Unlock stock picks and a broker-level newsfeed that powers Wall Street.
Why OpenAI caved to open-source on the same day as its $300 billion flex (Hint: It’s not just about DeepSeek)
Sam Altman, CEO of OpenAI · Fortune · Nathan Laine—Bloomberg/Getty Images

To judge by his social feeds, OpenAI CEO Sam Altman is a very happy camper, as his company notches one eye-popping success after another. The startup he cofounded in 2015 just raised $40 billion at a $300 billion valuation, the biggest funding round ever by a private tech company; everyone on the internet seems to be posting Studio Ghibli–style images courtesy of OpenAI’s new GPT-4o image-generation model; and ChatGPT now has 500 million weekly users, up from 400 million last month.

And yet, along with all this good news, Altman revealed Monday that OpenAI is making what appears to be a pretty big about-face in its strategy: In several months, Altman said, OpenAI will be releasing an open-source model.

The move would mark the first time the company has released an open model since the launch of GPT-2 in 2019, seemingly reversing the company’s shift to closed models in recent years. Granted, the forthcoming model will not be 100% open; as with other companies offering “open” AI models, including Meta and Mistral, OpenAI will offer no access to the data used to train the model. Still, the usage license would allow researchers, developers, and other users to access the underlying code and “weights” of the new model (which determine how the model processes information) to use, modify, or improve it.

Why the turnaround?

On its surface, the direct cause of OpenAI’s open-source embrace might appear to come from China, specifically, the emergence of startup DeepSeek, which flipped the AI script in favor of open-source in January. But according to several AI industry insiders whom Fortune spoke to, a broader, and more nuanced, set of factors is also likely motivating Altman’s change of heart on open-source. As AI technology makes its way into businesses, customers want the flexibility and transparency of open-source models for many uses. And as the performance gap between OpenAI and its competitors narrows, it’s become more difficult for OpenAI to justify its 100% closed approach—something Altman acknowledged in January when he admitted that DeepSeek had lessened OpenAI’s lead in AI, and that OpenAI has been “on the wrong side of history” when it comes to open-sourcing its technologies.

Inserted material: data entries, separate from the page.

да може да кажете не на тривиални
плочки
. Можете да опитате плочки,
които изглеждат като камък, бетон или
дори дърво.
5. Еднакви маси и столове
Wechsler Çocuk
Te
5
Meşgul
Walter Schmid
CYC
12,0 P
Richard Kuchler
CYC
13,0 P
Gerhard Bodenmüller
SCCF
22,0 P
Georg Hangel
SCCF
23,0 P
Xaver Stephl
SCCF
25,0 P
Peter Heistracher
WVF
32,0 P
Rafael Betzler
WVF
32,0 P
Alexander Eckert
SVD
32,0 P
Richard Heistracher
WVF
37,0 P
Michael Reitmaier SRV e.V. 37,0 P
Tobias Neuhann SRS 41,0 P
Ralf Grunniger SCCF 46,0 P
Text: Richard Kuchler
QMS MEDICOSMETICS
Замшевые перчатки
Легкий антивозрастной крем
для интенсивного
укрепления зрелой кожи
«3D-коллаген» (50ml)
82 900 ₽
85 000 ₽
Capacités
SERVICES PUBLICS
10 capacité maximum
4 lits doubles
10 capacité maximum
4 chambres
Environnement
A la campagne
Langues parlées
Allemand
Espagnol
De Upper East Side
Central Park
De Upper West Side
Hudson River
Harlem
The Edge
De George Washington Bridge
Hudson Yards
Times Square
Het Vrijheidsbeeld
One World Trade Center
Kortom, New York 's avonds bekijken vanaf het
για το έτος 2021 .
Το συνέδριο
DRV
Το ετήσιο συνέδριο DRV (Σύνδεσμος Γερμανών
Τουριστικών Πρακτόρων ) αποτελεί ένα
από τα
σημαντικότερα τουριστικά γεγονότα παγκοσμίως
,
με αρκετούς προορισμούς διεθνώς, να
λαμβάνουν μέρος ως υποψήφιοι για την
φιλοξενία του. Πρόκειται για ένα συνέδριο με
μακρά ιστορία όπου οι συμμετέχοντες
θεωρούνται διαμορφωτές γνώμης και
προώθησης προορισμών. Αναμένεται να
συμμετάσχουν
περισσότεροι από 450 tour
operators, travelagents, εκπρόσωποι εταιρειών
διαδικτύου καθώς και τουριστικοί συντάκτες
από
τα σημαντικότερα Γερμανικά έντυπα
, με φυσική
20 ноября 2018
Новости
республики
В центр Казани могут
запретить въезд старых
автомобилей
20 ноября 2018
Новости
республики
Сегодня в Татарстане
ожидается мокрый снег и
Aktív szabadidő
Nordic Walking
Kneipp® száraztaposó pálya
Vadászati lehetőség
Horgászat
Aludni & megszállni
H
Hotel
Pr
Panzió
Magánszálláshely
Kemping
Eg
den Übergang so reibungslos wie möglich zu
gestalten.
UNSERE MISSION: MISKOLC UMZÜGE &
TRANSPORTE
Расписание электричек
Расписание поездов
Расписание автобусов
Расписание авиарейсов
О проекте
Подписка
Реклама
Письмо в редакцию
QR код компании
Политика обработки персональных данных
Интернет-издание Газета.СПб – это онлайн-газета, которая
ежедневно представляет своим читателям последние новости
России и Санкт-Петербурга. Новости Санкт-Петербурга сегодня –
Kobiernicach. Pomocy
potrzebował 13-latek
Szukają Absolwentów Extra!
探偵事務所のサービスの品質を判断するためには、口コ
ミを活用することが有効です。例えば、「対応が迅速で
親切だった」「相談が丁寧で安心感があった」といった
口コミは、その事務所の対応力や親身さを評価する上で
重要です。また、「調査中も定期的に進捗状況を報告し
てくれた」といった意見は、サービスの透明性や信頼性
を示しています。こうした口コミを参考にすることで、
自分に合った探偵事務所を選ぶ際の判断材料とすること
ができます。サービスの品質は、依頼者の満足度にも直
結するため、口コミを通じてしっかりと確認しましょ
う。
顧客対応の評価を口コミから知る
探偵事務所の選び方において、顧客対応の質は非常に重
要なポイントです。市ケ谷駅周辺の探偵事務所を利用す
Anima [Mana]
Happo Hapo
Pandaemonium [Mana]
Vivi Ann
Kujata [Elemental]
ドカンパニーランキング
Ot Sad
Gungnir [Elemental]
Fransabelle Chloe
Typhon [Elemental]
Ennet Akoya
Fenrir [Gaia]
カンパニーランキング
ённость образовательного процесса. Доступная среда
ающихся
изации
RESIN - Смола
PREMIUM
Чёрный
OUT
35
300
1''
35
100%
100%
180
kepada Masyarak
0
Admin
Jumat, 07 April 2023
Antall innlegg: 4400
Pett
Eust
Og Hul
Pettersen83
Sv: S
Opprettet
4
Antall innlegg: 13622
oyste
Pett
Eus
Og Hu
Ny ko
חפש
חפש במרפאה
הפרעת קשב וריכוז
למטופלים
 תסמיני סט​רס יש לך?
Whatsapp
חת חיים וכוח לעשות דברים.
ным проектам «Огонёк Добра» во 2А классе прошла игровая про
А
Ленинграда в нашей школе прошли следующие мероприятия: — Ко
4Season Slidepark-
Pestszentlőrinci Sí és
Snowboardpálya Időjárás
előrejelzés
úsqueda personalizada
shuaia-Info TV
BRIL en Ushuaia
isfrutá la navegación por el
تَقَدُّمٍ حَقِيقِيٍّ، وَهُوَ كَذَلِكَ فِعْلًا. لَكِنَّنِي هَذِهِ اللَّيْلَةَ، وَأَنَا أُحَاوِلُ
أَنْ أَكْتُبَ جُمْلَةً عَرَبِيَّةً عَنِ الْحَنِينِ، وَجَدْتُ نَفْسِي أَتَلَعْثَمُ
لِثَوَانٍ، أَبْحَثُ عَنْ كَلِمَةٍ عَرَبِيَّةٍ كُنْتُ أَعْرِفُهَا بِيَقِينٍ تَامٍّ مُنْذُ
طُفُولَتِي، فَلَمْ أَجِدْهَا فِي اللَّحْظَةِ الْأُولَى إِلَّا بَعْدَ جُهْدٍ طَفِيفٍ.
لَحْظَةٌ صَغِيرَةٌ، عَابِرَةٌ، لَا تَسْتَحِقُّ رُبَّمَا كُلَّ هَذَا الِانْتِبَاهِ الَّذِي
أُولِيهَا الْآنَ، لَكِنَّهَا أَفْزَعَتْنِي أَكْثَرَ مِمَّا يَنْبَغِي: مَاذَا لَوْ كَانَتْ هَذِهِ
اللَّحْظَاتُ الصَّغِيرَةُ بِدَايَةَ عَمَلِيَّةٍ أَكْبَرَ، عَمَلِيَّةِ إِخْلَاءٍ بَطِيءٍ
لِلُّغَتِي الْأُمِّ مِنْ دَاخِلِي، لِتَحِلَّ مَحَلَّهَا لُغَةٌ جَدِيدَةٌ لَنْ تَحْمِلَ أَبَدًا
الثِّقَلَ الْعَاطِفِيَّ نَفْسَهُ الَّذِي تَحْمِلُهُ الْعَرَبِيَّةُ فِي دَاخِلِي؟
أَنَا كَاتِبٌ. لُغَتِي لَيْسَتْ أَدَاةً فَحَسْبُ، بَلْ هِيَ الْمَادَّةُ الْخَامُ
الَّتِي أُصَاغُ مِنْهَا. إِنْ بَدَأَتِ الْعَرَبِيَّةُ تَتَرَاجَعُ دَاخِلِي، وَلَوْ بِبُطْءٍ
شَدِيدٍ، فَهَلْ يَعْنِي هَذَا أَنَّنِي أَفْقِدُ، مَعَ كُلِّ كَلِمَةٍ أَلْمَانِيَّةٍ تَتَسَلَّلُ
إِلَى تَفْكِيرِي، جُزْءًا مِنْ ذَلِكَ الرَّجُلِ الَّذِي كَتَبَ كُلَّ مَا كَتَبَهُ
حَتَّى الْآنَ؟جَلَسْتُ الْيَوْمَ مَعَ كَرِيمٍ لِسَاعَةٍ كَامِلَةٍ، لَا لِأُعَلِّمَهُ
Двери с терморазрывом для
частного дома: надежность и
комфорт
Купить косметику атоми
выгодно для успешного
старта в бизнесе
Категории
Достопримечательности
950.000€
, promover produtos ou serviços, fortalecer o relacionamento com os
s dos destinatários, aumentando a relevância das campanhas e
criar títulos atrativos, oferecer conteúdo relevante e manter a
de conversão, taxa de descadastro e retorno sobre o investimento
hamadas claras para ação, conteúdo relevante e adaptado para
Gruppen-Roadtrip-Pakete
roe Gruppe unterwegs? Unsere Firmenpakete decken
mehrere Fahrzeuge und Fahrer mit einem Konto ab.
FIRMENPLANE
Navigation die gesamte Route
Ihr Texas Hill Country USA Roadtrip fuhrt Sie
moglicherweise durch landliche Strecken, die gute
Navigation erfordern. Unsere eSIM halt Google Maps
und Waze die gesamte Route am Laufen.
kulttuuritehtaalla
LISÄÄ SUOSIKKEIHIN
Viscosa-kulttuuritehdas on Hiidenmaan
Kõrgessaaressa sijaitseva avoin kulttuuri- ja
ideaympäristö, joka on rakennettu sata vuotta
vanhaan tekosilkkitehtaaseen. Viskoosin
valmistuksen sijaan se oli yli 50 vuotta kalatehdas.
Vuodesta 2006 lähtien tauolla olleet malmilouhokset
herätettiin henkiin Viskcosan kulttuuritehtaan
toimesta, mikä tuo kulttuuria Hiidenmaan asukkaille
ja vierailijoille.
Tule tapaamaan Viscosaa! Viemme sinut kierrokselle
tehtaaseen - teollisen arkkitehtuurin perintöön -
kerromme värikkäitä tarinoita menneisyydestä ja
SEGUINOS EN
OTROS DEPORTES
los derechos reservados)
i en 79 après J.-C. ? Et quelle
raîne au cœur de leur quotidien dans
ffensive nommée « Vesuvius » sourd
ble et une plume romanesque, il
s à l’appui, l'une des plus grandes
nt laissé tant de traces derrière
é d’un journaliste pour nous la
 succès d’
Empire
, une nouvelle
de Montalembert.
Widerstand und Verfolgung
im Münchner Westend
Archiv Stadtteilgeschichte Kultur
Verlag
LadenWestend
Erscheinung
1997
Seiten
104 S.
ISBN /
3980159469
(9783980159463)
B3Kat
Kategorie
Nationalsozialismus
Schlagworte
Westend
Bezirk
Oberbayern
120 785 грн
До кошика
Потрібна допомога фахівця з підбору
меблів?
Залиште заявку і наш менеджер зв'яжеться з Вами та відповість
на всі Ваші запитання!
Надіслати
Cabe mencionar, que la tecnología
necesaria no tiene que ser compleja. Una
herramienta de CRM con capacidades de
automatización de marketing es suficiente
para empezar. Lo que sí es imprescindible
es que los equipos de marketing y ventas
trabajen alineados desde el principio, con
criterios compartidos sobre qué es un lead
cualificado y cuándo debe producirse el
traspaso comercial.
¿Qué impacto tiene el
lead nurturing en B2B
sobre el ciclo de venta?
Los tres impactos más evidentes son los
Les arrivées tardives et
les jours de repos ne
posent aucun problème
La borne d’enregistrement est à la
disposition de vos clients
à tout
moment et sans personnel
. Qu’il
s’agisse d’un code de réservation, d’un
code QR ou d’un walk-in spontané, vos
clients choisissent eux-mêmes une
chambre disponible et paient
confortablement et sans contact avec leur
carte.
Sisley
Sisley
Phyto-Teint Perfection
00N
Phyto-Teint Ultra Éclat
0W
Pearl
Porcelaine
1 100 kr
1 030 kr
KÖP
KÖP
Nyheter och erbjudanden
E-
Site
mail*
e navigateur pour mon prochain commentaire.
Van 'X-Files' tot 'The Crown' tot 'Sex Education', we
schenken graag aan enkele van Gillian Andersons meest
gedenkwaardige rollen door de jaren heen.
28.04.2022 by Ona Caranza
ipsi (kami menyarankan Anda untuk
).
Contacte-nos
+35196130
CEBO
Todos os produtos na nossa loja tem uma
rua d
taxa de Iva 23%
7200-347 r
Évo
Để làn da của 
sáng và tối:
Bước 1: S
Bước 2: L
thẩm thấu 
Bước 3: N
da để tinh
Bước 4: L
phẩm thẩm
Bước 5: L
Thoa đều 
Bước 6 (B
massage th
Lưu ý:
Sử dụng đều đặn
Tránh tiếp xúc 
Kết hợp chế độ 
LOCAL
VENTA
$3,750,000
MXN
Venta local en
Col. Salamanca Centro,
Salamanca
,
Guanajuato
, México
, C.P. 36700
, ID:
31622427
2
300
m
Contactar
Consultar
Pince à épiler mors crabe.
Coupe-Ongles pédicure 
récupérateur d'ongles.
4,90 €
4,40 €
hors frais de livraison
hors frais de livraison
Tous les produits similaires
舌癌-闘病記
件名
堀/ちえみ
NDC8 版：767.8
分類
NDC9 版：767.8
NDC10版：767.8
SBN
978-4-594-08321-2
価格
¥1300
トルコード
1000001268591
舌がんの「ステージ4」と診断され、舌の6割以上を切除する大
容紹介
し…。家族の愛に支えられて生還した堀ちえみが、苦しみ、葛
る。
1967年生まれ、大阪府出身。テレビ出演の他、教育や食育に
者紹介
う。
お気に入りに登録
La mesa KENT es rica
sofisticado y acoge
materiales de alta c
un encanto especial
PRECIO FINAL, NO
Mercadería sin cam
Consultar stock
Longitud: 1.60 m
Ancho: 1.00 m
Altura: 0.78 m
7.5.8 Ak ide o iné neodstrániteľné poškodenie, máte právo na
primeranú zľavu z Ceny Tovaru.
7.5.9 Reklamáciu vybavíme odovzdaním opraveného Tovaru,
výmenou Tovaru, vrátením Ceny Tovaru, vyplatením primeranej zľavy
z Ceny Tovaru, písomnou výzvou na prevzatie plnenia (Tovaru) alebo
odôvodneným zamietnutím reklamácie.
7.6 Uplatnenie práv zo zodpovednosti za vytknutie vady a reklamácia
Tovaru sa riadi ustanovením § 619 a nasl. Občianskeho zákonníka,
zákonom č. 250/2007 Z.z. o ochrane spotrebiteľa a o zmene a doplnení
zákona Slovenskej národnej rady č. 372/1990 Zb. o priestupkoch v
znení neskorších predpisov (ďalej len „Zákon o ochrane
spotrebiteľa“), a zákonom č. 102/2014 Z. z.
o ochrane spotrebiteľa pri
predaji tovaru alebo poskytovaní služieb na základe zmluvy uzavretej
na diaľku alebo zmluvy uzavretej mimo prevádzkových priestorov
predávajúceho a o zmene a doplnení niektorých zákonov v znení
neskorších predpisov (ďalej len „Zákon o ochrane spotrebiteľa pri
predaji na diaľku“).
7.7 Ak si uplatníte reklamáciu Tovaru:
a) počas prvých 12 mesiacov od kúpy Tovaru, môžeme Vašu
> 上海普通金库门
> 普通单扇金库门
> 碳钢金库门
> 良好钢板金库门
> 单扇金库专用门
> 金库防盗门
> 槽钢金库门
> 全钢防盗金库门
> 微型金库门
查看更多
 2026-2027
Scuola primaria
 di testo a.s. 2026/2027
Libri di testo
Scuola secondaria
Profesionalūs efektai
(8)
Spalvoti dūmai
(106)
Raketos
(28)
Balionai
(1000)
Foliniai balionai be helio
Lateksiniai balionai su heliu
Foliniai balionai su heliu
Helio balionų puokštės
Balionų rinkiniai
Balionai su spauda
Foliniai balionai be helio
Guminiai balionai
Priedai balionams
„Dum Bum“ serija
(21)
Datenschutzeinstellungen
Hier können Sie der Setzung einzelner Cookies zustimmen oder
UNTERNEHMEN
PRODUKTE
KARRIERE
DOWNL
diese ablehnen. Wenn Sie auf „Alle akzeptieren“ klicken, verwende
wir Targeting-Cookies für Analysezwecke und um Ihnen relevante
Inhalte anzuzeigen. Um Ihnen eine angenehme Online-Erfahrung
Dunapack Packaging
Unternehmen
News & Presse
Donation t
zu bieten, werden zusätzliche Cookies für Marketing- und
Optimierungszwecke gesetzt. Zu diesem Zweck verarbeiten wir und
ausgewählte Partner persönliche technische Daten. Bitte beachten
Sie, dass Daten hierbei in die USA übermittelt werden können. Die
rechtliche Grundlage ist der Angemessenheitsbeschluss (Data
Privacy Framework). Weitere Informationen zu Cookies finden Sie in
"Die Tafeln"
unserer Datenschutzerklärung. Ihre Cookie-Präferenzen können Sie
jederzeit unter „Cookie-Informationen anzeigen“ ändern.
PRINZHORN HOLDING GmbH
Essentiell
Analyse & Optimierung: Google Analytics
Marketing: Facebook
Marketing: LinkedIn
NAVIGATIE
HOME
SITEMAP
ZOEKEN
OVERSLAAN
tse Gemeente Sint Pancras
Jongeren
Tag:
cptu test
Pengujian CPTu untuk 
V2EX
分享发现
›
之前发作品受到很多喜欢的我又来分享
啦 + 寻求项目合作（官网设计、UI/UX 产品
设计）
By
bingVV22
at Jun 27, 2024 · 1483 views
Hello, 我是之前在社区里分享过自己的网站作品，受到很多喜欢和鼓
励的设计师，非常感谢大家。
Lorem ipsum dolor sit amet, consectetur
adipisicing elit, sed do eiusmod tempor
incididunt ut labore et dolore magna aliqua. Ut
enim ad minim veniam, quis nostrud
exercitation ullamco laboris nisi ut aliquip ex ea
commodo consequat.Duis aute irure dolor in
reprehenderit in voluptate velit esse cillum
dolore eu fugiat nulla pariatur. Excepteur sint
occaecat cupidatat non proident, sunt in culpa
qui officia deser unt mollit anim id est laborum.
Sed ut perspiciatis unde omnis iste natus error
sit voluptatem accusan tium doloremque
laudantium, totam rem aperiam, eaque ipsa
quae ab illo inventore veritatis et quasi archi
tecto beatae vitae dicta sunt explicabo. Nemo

OpenAI needs a presence beyond the models

Naveen Rao, VP of artificial intelligence at Databricks, said OpenAI’s move is more about an admission that the AI landscape is changing. Value is shifting away from the models themselves to the applications or systems organizations use to customize a model to their specific needs. While there are many situations where a company might want to use a state-of-the-art LLM, an open weights model would allow OpenAI to have a presence in scenarios where customers don’t want to use ChatGPT, for example, or the company’s developer API. For example, a financial company might not want its customer data to leave its own infrastructure and move to an outside cloud, or a manufacturing business might want AI embedded in factory hardware that is not connected to the internet.